Several antitumor agents such as cisplatin, adriamycin (ADR), bleomycin and tumor necrosis factor (TNF) have been reported to exert cytotoxic effects through ROS induction (39–42), therefore, we determined the role of ROS formation in 5F-induced cell death in CNE-2Z cells. Notably, 5F induced apoptosis and, at the same time, reduced the ROS generation in CNE-2Z cells. ROS scavenging of 5F might be related to conjugated double bonds. Cisplatin is one of the most effective chemotherapeutic agents, but has prominent side-effects such as nephrotoxicity. These side-effects are believed to be related to its ability to induce ROS production (43,44). Animal studies have indicated that antioxidants or oxygen radical scavengers could either ameliorate or protect against cisplatin toxicity (44,45). Results from the current study demonstrated that 5F possesses antioxidant properties in addition to anticancer properties. Therefore, 5F combined with cisplatin might improve cisplatin anticancer effects by reducing the cisplatin-induced ROS.
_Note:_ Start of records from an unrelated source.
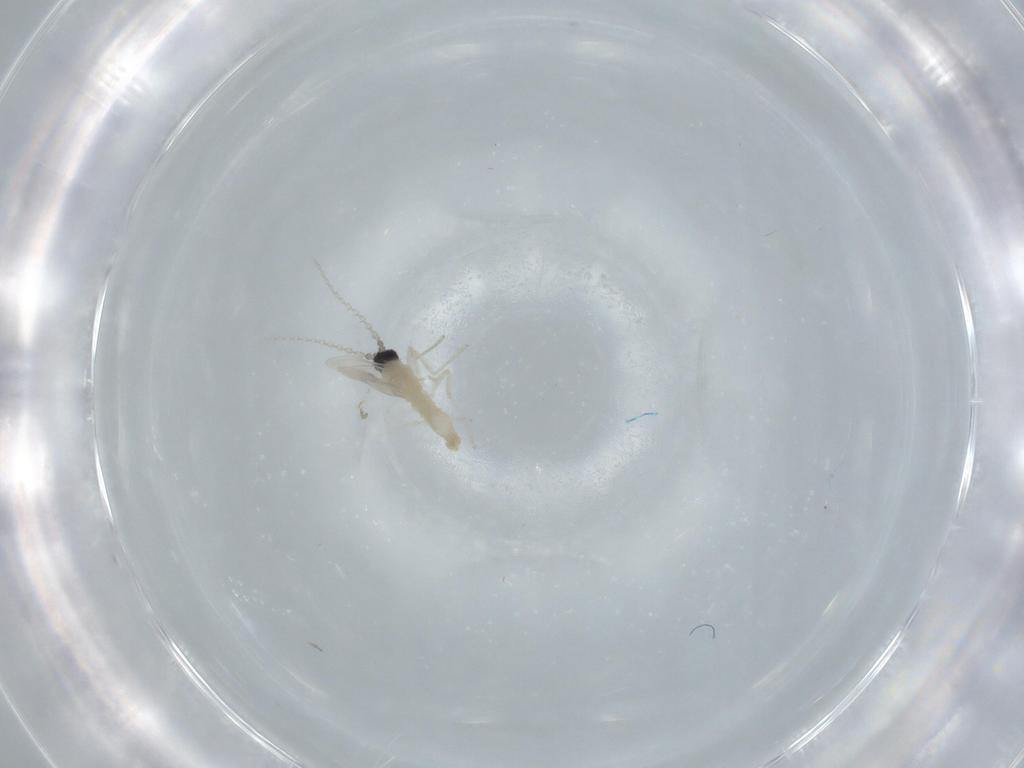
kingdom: Animalia
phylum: Arthropoda
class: Insecta
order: Diptera
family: Cecidomyiidae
In conclusion, 5F inhibited CNE-2Z cell proliferation through cell cycle arrest at the G2/M phase and apoptosis induction related to the mitochondrial-mediated apoptotic pathway and NF-κB inhibition. Our results also indicate that 5F sensitizes CNE-2Z cells to cisplatin-induced cytotoxicity and reduces ROS production induced by cisplatin. Our previous studies in mice showed that 5F could be effective against liver and lung cancer with minimal side-effects (46,47). These results suggest 5F is a promising anti-NPC agent.